[Start GIVEN TEXT]

Collaborating with companies that had a lot to offer in that area, he focused on introducing them to a complicated market of schools and government in order to help these companies raise money and sell themselves better.

As a result of these collaborations, Karkowsky has significant experience in that area and is currently leading strategic development, and this includes corporate development, mergers, and acquisitions, as well as large-scale partnerships. He worked on both buy-side and sell-side and is experienced in a wide range of roles, which all back up his expertise in M&A domain.

Buy-side Due Diligence Approach

The foundation of doing due diligence is trying to understand what business rationale is. The focus here is to go through all the salient points, the organizational structure, and the possibility of assimilation.

As the author highlights, it is crucial to find out where the interest in acquiring or merging truly lies, to begin with. It is important to analyze how could M&A possibly fail, after the close and double-check the organizational structure in order to accurately foresee what is the future regarding that M&A process.

The key question around which this idea focuses on is: How to make the decision is right and the deal doesn’t fall once the deal is made. This is when the due diligence process starts. To consolidate and be less long-winded, its important to establish that the purchase rationale isn’t focused only on one exciting part.

How to Access Culture Fit

Essentially, there are two parts of the cultural integration that are important to pay additional attention too. Not every company is motivated the same way in how they are approaching markets. However, what truly matters is how two disparate relationships can synthesize.

In the process, there is a necessity to know how both parties approach the end goal and that they do so in the same way. In other words, both parties need to same the same end goal and are motivated to get there.

Karkowsky mentioned that there needs to be extra caution in case two disparate organizations, have two healthy, but different cultures, in order to successfully integrate them and that needs to be taken in the count early on.

Things he highlights that need to be taken into a count are a leadership style, the values a company nourishes, their external and external orientation, as well as how they are perceived by the market and internally. What matters is that the novelty needs to be not only innovative but implementable.

For instance, in case there needs to be a complete reinvention of the entire organizational structure at a big cost, even if such reinvention is possible, that is perceived, or should be perceived as a red flag on the entire prospect of a safe and healthy integration. When there is no alignment on vision and mission, there needs to be a complete certainty that the vision of the buying company can be safely implemented.

Top Due Diligence Issues That Make You Question the Deal

The author mentions that there are a number of ways to managerially accounting for something, which, nevertheless, does not prevent the company from doing the necessary work fast and loose.

There are examples of an overview or consolidated financial statements he saw, where numbers simply do not match the reality, which calls for a deeper analysis of what is behind the numbers and the statistics of one company.

Additional Surprises That Pop Up During Due Diligence

When speaking about additional surprises, Karkowsky believes ownership issues can be critical, especially in cases where there are arguments about clear ownership and when there’s no clarity when it comes to stock structure, cap tables, and mass.

It is wise for the team to start with a little checklist, which is a base for understanding facts about technology, human resources, product, product managers and the PMO strategy. There needs to be one responsible individual from each of the affected organizational groups, as a business unit needs to be represented by someone who owns their budget.

[End GIVEN TEXT]

Using the due diligence text above, list the areas that the team's starting checklist covers.

[Start SUPPLIED MATERIAL]

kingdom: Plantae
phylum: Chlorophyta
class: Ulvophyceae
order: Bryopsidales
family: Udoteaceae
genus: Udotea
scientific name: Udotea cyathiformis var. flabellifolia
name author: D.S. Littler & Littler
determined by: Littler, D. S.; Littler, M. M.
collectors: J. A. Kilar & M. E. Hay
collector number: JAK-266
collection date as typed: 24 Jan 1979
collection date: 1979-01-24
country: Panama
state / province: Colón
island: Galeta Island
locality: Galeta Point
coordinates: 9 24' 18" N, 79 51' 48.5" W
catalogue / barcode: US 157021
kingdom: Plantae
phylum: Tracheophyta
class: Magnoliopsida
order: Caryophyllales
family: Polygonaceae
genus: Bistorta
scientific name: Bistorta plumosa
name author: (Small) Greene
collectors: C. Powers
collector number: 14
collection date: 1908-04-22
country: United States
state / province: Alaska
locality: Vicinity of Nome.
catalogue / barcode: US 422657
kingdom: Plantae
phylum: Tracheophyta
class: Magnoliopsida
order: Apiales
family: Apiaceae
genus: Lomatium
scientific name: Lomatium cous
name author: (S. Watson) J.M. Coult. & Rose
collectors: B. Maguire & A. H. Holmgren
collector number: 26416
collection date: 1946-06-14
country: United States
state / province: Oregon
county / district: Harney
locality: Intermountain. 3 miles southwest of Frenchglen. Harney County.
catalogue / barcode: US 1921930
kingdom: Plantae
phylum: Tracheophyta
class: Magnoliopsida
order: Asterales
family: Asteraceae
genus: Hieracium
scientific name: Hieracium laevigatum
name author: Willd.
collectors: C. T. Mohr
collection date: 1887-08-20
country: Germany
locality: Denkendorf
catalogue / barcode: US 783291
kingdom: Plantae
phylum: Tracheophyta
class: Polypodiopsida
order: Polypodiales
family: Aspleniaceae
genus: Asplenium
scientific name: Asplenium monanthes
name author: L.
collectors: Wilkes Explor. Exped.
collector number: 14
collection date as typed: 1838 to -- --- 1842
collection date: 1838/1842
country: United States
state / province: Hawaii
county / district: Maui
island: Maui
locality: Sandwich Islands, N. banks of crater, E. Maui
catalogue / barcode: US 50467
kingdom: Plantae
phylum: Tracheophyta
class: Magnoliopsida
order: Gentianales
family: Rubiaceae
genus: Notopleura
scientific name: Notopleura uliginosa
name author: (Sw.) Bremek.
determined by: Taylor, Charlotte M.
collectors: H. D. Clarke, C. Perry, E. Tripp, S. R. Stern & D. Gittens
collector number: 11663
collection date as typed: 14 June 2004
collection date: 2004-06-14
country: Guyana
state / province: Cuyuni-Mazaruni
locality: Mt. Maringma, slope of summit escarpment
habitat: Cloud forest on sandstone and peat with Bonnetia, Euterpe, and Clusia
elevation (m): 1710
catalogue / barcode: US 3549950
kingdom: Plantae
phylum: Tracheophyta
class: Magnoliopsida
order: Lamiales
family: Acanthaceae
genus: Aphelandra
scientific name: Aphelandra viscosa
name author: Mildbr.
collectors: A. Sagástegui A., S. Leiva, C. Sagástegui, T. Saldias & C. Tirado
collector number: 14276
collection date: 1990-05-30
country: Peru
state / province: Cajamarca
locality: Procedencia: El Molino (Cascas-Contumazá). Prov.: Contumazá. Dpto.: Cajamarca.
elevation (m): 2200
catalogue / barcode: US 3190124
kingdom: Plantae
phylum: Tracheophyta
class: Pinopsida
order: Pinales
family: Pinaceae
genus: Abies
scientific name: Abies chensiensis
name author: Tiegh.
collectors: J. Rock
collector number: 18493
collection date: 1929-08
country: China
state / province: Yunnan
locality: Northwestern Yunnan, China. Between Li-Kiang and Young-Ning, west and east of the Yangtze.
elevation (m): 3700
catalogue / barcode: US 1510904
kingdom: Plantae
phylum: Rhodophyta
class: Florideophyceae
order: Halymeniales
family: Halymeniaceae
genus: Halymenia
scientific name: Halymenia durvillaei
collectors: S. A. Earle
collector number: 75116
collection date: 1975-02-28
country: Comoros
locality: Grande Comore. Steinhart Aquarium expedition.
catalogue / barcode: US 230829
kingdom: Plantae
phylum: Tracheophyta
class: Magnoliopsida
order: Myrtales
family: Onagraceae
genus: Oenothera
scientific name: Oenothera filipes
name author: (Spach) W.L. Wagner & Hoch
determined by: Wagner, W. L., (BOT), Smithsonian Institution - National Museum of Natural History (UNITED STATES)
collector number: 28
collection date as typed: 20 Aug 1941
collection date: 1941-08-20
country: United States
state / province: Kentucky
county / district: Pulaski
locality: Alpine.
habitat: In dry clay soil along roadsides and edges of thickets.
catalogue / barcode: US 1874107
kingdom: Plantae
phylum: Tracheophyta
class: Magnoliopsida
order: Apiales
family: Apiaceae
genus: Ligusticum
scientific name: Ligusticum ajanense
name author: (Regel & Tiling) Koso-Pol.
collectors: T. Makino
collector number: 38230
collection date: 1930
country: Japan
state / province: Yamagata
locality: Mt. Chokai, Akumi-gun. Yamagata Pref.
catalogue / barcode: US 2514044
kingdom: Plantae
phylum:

[End SUPPLIED MATERIAL]

- RESULT BELOW:
- Technology
- Human resources
- Product
- Product managers
- The PMO strategy